**YOUR OBJECTIVE**
After finding the line that contains "Please work out", give again that line and each one following it, exactly, until the records end.

**DATA SHOWN**
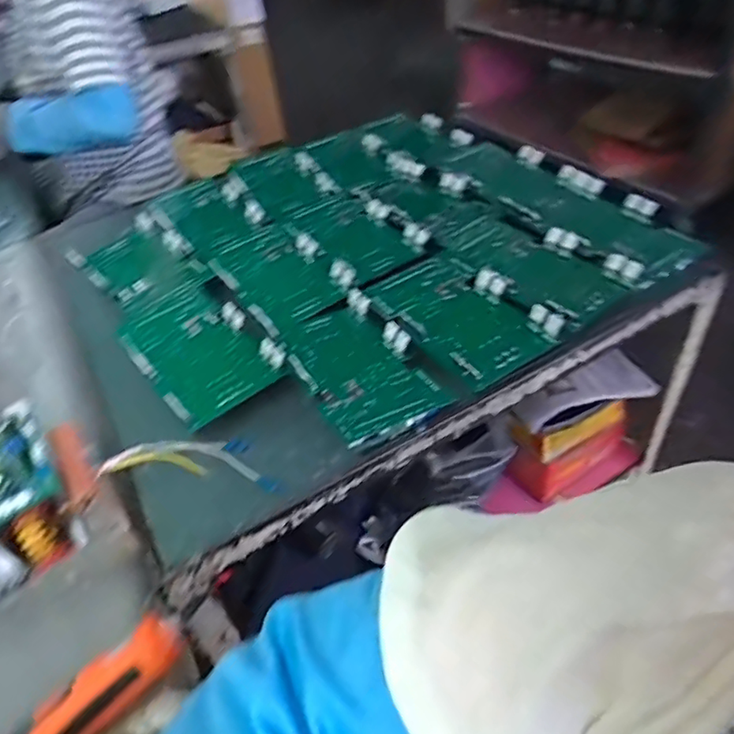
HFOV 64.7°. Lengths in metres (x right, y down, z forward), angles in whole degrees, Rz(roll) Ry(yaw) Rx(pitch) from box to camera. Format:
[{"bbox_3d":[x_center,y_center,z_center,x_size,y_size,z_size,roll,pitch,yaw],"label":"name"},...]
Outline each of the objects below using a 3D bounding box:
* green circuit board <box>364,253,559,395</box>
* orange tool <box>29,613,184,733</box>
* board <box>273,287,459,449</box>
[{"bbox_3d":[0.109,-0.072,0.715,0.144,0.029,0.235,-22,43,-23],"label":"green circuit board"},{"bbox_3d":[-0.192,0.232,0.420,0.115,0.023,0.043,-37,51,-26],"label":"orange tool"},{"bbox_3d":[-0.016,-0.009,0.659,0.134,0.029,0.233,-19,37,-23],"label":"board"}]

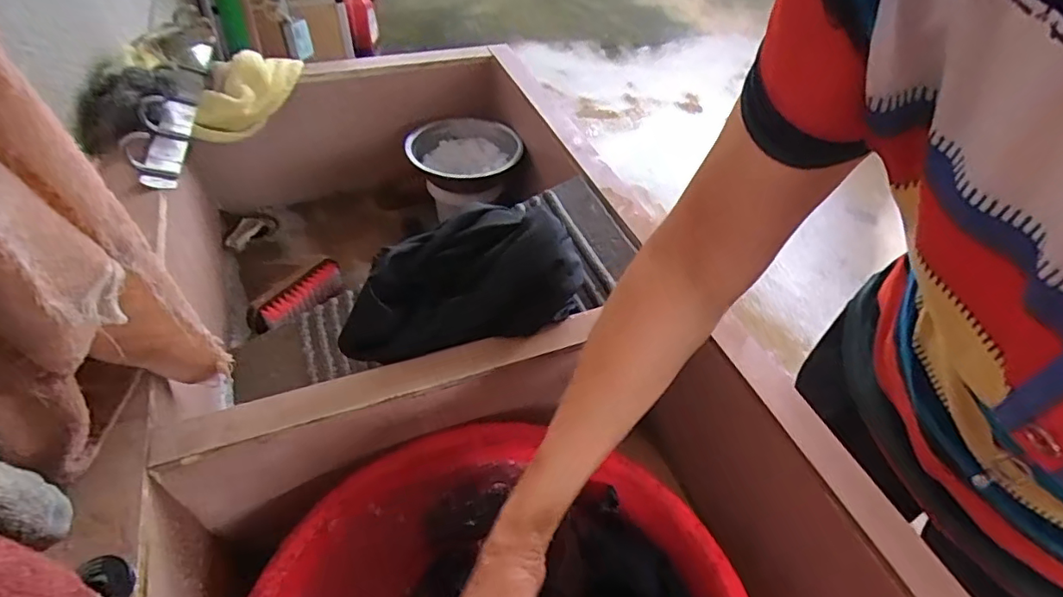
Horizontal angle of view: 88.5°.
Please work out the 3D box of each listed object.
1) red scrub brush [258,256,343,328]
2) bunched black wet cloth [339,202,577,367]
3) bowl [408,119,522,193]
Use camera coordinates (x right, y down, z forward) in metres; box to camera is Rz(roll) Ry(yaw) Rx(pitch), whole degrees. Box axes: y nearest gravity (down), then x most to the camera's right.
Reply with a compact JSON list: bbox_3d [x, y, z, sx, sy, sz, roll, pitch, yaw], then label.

**EXERCISE OUTPUT**
Please work out the 3D box of each listed object.
1) red scrub brush [258,256,343,328]
2) bunched black wet cloth [339,202,577,367]
3) bowl [408,119,522,193]
Use camera coordinates (x right, y down, z forward) in metres; box to camera is Rz(roll) Ry(yaw) Rx(pitch), whole degrees. Box axes: y nearest gravity (down), then x most to the camera's right.
Reply with a compact JSON list: bbox_3d [x, y, z, sx, sy, sz, roll, pitch, yaw], then label.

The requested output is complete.